▶ ACTIVITY
Can you copy the records from their start up to and including the line that contains "Cao đẳng Đà Lạt theo hình thức trực tiếp.", leaving the pictures out of your answer?

----- DATASET RECORDS

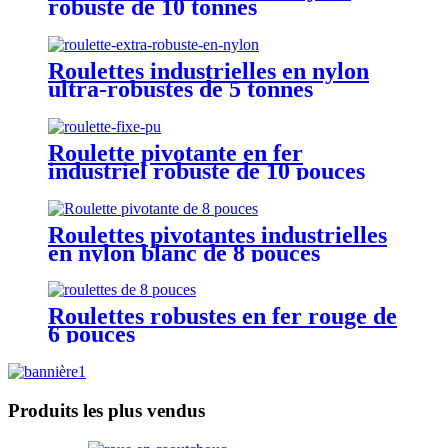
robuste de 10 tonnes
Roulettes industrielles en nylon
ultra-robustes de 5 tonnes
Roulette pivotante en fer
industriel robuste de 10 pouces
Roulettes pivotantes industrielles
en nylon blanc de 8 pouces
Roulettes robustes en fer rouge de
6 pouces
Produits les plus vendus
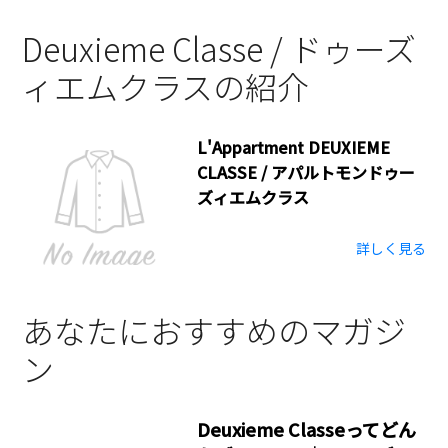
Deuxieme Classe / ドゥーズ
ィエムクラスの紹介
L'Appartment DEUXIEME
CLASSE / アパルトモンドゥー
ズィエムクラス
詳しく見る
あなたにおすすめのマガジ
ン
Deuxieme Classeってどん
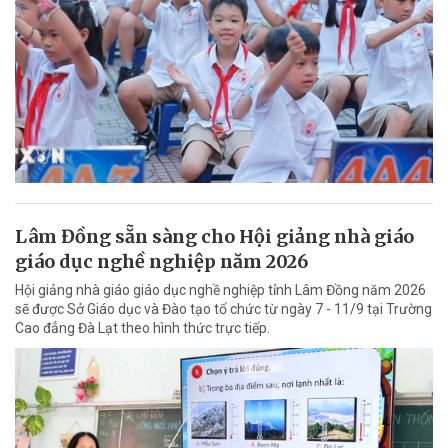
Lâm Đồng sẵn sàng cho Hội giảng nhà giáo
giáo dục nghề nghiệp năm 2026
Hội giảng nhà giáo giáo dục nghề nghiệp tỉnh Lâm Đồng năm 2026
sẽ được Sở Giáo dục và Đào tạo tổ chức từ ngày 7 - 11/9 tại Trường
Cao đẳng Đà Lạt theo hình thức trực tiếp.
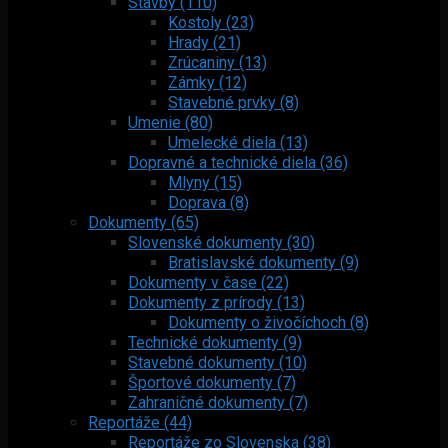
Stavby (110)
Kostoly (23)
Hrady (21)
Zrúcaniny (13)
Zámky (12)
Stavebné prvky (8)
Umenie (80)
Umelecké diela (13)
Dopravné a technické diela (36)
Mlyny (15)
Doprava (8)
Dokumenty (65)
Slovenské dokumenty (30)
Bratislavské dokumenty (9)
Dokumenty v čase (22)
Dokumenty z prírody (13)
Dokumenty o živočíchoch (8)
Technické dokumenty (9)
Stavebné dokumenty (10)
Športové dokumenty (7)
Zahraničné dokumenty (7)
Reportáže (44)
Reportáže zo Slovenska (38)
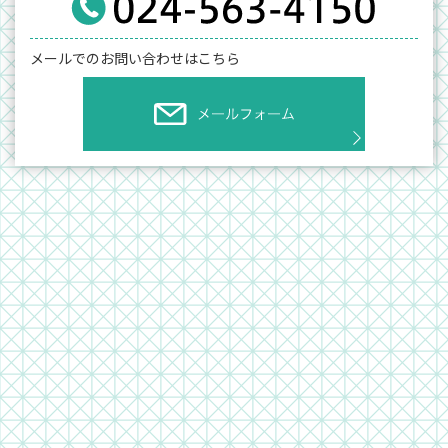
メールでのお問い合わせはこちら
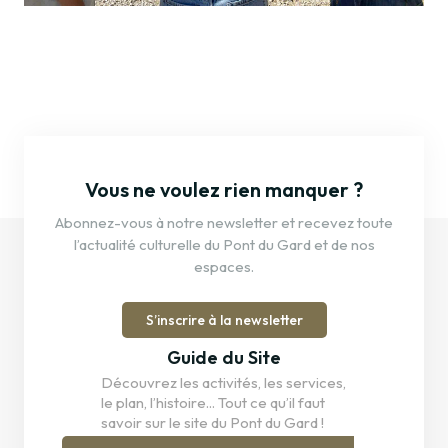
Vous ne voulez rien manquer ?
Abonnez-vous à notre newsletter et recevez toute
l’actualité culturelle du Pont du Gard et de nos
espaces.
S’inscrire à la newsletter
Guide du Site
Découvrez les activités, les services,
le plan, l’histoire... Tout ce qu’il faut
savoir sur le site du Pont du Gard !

----------

▶ RESULT OF THIS EXERCISE
robuste de 10 tonnes
Roulettes industrielles en nylon
ultra-robustes de 5 tonnes
Roulette pivotante en fer
industriel robuste de 10 pouces
Roulettes pivotantes industrielles
en nylon blanc de 8 pouces
Roulettes robustes en fer rouge de
6 pouces
Produits les plus vendus
Deuxieme Classe / ドゥーズ
ィエムクラスの紹介
L'Appartment DEUXIEME
CLASSE / アパルトモンドゥー
ズィエムクラス
詳しく見る
あなたにおすすめのマガジ
ン
Deuxieme Classeってどん
Lâm Đồng sẵn sàng cho Hội giảng nhà giáo
giáo dục nghề nghiệp năm 2026
Hội giảng nhà giáo giáo dục nghề nghiệp tỉnh Lâm Đồng năm 2026
sẽ được Sở Giáo dục và Đào tạo tổ chức từ ngày 7 - 11/9 tại Trường
Cao đẳng Đà Lạt theo hình thức trực tiếp.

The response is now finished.